According to the Environmental Protection Agency, the acceptable amount of lead in water is 15 parts per billion. In some of the oldest buildings on campus, the students found lead levels reaching 150 parts per billion - more than 10 times the federal limit.
"It's just really surprising that Brown wouldn't have done anything about this or have told their employees sooner," Whelan said.
The students who conducted the study sent their report and a copy of the raw data to Stephen Morin, director of environmental health and safety.
"I think we're going to take this opportunity to look into it further, and if there's a need, we will make recommendations on how to fix the problem," Morin told The Herald. Morin said he wasn't surprised that the students found high levels of lead in the water, and that flushing the water for some time helped to decrease those numbers.
The students conducted the study as part of ENVS 0490: "Environmental Science in a Changing World," a spring semester course taught by Steven Hamburg, associate professor of environmental sciences. The students' initial assignment was to look at the influence of heavy metals on the environment, and the group decided to focus their efforts on College Hill. The students took water samples from taps on the highest and lowest floors of some of Brown's oldest and newest buildings and compared the amount of lead found in drinking water from each.

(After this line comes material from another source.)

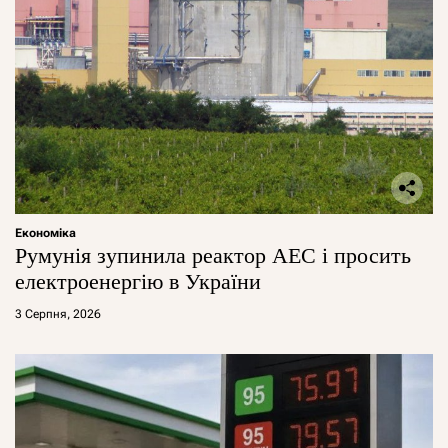
Економіка
Румунія зупинила реактор АЕС і просить
електроенергію в України
3 Серпня, 2026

Meiklejohn House and the applied math building are two of the oldest non-renovated buildings on campus, and levels of lead found in some water samples from these buildings greatly exceeded the federal limit. The level of lead found in the applied math building reached as high as 15 parts per million, the highest recorded by the students.
Newer buildings, such as the Sidney E. Frank Hall for Life Sciences and the Watson Institute for International Studies, had lead levels of practically zero.
By taking water from the tap at 10-, 15- and 30-second intervals, the students found that levels of lead in water were greatly reduced as time increased. The students all agreed that running the tap first thing in the morning can significantly decrease the levels of lead found in the water.
"The main conclusion that we drew is that even in the new buildings, running the water for at least 10 seconds can really help. I always run the water for a while now," Wheeler said.
Morin said that running the tap for at least 30 seconds, especially in the morning, "is a good habit."
Of course, doing so wastes water, which the students acknowledge is another environmental issue.
"Do you train everyone to just not drink that first pulse of water, or do you actually fix the problem?" Hamburg said.
According to Delucia, "testing water is really simple - it just teaches us that for issues of environmental health, just do the most obvious thing."
Lead in drinking water can lead to a variety of adverse health effects, including physical and mental development problems in children. Adults who have been drinking lead-contaminated water for many years have been found to have high blood pressure and kidney problems.
The greatest exposure to lead often comes from swallowing or breathing in paint chips and dust containing the metal. Lead in drinking water is usually due to the corrosion of plumbing materials made of lead in homes.
"Homes built before the 1970s are likely to have lead pipes, fixtures and solder," Hamburg said. In the past, student projects for the environmental sciences course found that Hamburg's own home contained lead pipes and solder, prompting him to replace the pipes and renovate his home.
William Yandik GS, a teaching assistant for the course, was surprised the students found such significant variance. He said there was an unequal distribution of where buildings with high levels of contaminated water were located, noting that some buildings were "hot spots."
After the students collected the data and analyzed the numbers, their work was reviewed with the help of Environmental Science and Technical Manager David Murray.
"We're really confident that the numbers the students get are real," Hamburg said.
Both Yandik and Hamburg agreed that the results from the student-initiated projects often prompt changes in instructors' behavior.
"I bought a Brita because of this course," Yandik said.
Faculty members who work in the buildings that were found to have high lead levels had mixed reactions about what the students found.
"I'm not surprised, but it doesn't make me particularly happy either," said Govind Menon, assistant professor of applied mathematics.
Kevin Leder, a graduate student in the department, said he used to drink tap water but since hearing that the building's pipes may be leaching lead, he has switched to bottled water.
Currently, there is no standardized schedule for checking the lead levels of water in University buildings, Morin said. Dorms were not included in the students' initial study, but Morin told The Herald he may pursue testing those buildings as well.
Morin has discussed the issue with Facilities Management as a result of the students' report, saying that "the report prompts education, and it's definitely something that we'll be looking into."